Ces sculptures étranges forment « La Chrysalide des ombres ». Elles sont baptisées « Tolmen », contraction de Golem et Totem. « Le Golem protège les faibles, le Totem représente la loi, moi qui suis écorché par toute injustice… », dit Herzi.

Des formes mystérieuses, sortes de viscères géants effrayants d’où parfois semblent émerger des visages, évoquent l’ombre qui avale les vivants. Plus qu’un symbole pour l’artiste.

Après avoir travaillé dans la communication, avoir été journaliste, prof de yoga, psychanalyste, c’est à l’âge de 50 ans que Jean-Claude Bresler a commencé la sculpture. Un travail de « mémoire, de résilience et d’espérance » pour l’artiste né dans une famille juive marquée par les camps de concentration.

Profanation

Traumatisé par une histoire familiale qu’on lui a cachée pendant longtemps, Jean-Claude Bresler a cherché toute sa vie à transcender cette souffrance, cette abîme de l’humanité.

Les dégradations volontaires représentent ainsi pour lui une sorte de « profanation ». Cela ravive la plaie que la haine, peut-être, n’est jamais loin.

Il a découvert les dégâts fin décembre 2021, mais il ne sait pas exactement quand ils ont été commis. Il a porté plainte, mais n’a aucun espoir que le ou les auteurs soient retrouvés.

Un entretien difficile : comment l’assurer dans l’avenir ?

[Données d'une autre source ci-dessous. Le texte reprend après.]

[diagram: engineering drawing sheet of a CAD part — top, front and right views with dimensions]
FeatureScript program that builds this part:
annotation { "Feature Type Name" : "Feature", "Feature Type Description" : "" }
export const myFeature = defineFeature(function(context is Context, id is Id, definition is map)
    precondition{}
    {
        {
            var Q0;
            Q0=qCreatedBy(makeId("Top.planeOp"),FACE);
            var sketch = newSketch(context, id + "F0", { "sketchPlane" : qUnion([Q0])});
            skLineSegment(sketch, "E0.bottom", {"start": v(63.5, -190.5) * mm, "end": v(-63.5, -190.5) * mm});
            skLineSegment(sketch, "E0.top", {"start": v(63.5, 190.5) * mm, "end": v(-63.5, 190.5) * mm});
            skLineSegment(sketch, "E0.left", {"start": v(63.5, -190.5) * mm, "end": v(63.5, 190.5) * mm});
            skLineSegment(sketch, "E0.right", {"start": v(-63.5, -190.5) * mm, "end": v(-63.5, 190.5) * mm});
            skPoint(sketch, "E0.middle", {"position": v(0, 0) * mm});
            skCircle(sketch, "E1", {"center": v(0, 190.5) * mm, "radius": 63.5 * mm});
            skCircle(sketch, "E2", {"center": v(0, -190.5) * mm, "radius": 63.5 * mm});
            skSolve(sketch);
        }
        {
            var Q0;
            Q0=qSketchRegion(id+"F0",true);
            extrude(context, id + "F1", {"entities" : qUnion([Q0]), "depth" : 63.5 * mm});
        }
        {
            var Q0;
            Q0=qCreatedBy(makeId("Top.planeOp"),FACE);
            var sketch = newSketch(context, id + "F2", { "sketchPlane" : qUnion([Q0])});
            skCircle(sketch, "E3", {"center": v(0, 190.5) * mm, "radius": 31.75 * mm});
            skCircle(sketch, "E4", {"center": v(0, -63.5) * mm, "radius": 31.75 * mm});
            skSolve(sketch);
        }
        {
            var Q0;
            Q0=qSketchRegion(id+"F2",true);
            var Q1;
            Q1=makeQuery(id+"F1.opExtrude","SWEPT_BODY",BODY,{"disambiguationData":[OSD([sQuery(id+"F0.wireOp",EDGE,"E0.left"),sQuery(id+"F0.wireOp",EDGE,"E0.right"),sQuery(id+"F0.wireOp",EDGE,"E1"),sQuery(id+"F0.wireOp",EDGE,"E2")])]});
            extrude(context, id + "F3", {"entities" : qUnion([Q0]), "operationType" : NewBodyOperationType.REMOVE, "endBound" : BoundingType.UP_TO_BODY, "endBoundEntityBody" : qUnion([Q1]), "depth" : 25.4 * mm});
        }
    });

Et maintenant ? L’œuvre endommagée est irréparable. L’idée de l’artiste est de la consolider, de colmater les brèches, et de la laisser en l’état, comme un symbole. Un signe de la blessure. Une blessure qui rappelle la haine devant laquelle on ne baisse pas les bras.

Mais Jean-Claude Bresler a un plus grand espoir concernant ses œuvres : qu’elles soient reprises par d’autres. D’abord, d’un aspect pratique, leur entretien est prenant. « L’argile est une matière très fragile. J’ai 77 ans, il faut chaque printemps venir réparer les dégâts de l’hiver, monter sur une échelle… J’aimerais qu’on prenne la relève ».

Cet entretien pourrait mobiliser des jeunes, créer de l’emploi peut-être : « Pourquoi pas un chantier avec par exemple les compagnons d’Emmaüs ? »

Une fête annuelle autour de la fraternité ?

L’artiste pense aussi à une fête annuelle autour de la fraternité. « Comment donner vraiment vie à ce lieu ? Ce n’est pas un cimetière… », dit Brigitte, une des amies de l’artiste. « Je vois bien un grand rendez-vous avec des musiciens, de la convivialité, pour tous les âges… », rêve le sculpteur humaniste d’abord.

L’artiste compte distribuer des tracts dans le quartier pour mobiliser. Il confie que sans réponse, ses œuvres se dégraderont et disparaîtront.